**页面摘录**:
* * * *

量化步骤

Input: FP32 histogram H with 2048 bins: bin[ 0 ], , bin[ 2047 ]
For i in range( 128 , 2048 ):
reference_distribution_P = [ bin[ 0 ] , ..., bin[ i-1 ] ] // take first ‘ i ‘ bins from H
outliers_count = sum( bin[ i ] , bin[ i+1 ] , , bin[ 2047 ] )
reference_distribution_P[ i-1 ] += outliers_count
P /= sum(P) // normalize distribution P
candidate_distribution_Q = quantize [ bin[ 0 ], , bin[ i-1 ] ] into 128 levels // explained later
expand candidate_distribution_Q to i bins // explained later
Q /= sum(Q) // normalize distribution Q
divergence[ i ] = KL_divergence( reference_distribution_P, candidate_distribution_Q)
End For
Find index ‘m’ for which divergence[ m ] is minimal
threshold = ( m + 0.5 ) * ( width of a bin )

量化代码

QuantNet

class QuantNet : public ncnn::Net
{
public:
int get_conv_names();
int get_conv_bottom_blob_names();
int get_conv_weight_blob_scales();
int get_input_names();

public:
std::vector<std::string> conv_names;
std::map<std::string,std::string> conv_bottom_blob_names;
std::map<std::string,std::vector<float> > weight_scales;
std::vector<std::string> input_names;
};

int QuantNet::get_input_names()
{
for (size_t i=0; i<layers.size(); i++)
{
ncnn::Layer* layer = layers[i];
if (layer->type == "Input")
{
for (size_t j=0; j<layer->tops.size(); j++)
{
int blob_index = layer->tops[j];
std::string name = blobs[blob_index].name.c_str();
input_names.push_back(name);
}
}
}

return 0;
}

int QuantNet::get_conv_names()
{
for (size_t i=0; i<layers.size(); i++)
{
ncnn::Layer* layer = layers[i];

if (layer->type == "Convolution" || layer->type == "ConvolutionDepthWise" || layer->type == "InnerProduct")
{
std::string name = layer->name;
conv_names.push_back(name);
}
}

return 0;
}

int QuantNet::get_conv_bottom_blob_names()
{
// find conv bottom name or index
for (size_t i=0; i<layers.size(); i++)
{
ncnn::Layer* layer = layers[i];

if (layer->type == "Convolution" || layer->type == "ConvolutionDepthWise" || layer->type == "InnerProduct")
{
std::string name = layer->name;
std::string bottom_blob_name = blobs[layer->bottoms[0]].name;
conv_bottom_blob_names[name] = bottom_blob_name;
}
}

return 0;
}

int QuantNet::get_conv_weight_blob_scales()
{
for (size_t i=0; i<layers.size(); i++)
{
ncnn::Layer* layer = layers[i];

if (layer->type == "Convolution")
{
std::string name = layer->name;
const int weight_data_size_output = ((ncnn::Convolution*)layer)->weight_data_size / ((ncnn::Convolution*)layer)->num_output;
std::vector<float> scales;

// int8 winograd F43 needs weight data to use 6bit quantization
bool quant_6bit = false;
int kernel_w = ((ncnn::Convolution*)layer)->kernel_w;
int kernel_h = ((ncnn::Convolution*)layer)->kernel_h;
int dilation_w = ((ncnn::Convolution*)layer)->dilation_w;
int dilation_h = ((ncnn::Convolution*)layer)->dilation_h;
int stride_w = ((ncnn::Convolution*)layer)->stride_w;
int stride_h = ((ncnn::Convolution*)layer)->stride_h;

if (kernel_w == 3 && kernel_h == 3 && dilation_w == 1 && dilation_h == 1 && stride_w == 1 && stride_h == 1)

* * * *

**工作数据**:
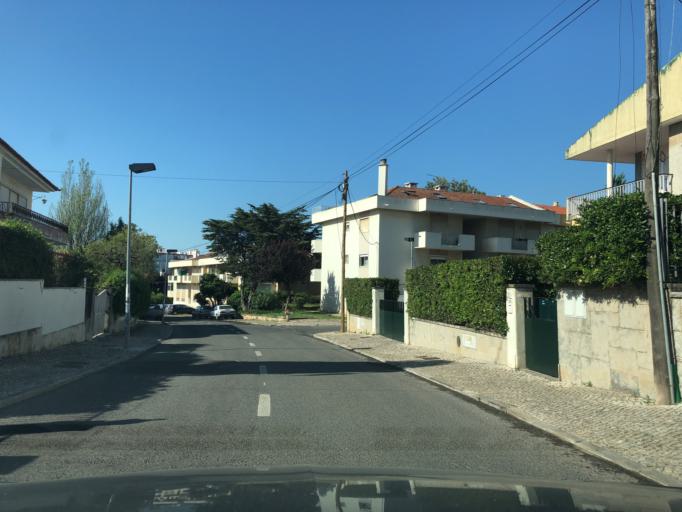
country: PT
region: Lisbon
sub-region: Oeiras
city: Paco de Arcos
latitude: 38.6957
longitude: -9.2989
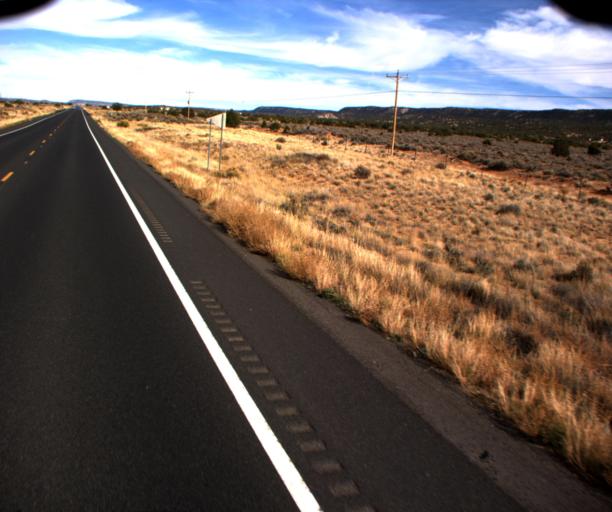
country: US
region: Arizona
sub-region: Navajo County
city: Kayenta
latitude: 36.5030
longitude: -110.6141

* * * *

**练习任务**:
1. 根据页面摘录中的注释，为何要设置 quant_6bit 变量？请用一至三句话说明。
2. 请列出条目中所有包含字符串“region”的行，匹配时区分大小写。

**参考答案**:
1. 注释指出，int8 Winograd F43 要求权重数据采用 6 位量化。因此，代码设置 quant_6bit 变量，用来标记是否需要对权重进行 6 位量化。

2.
region: Lisbon
sub-region: Oeiras
region: Arizona
sub-region: Navajo County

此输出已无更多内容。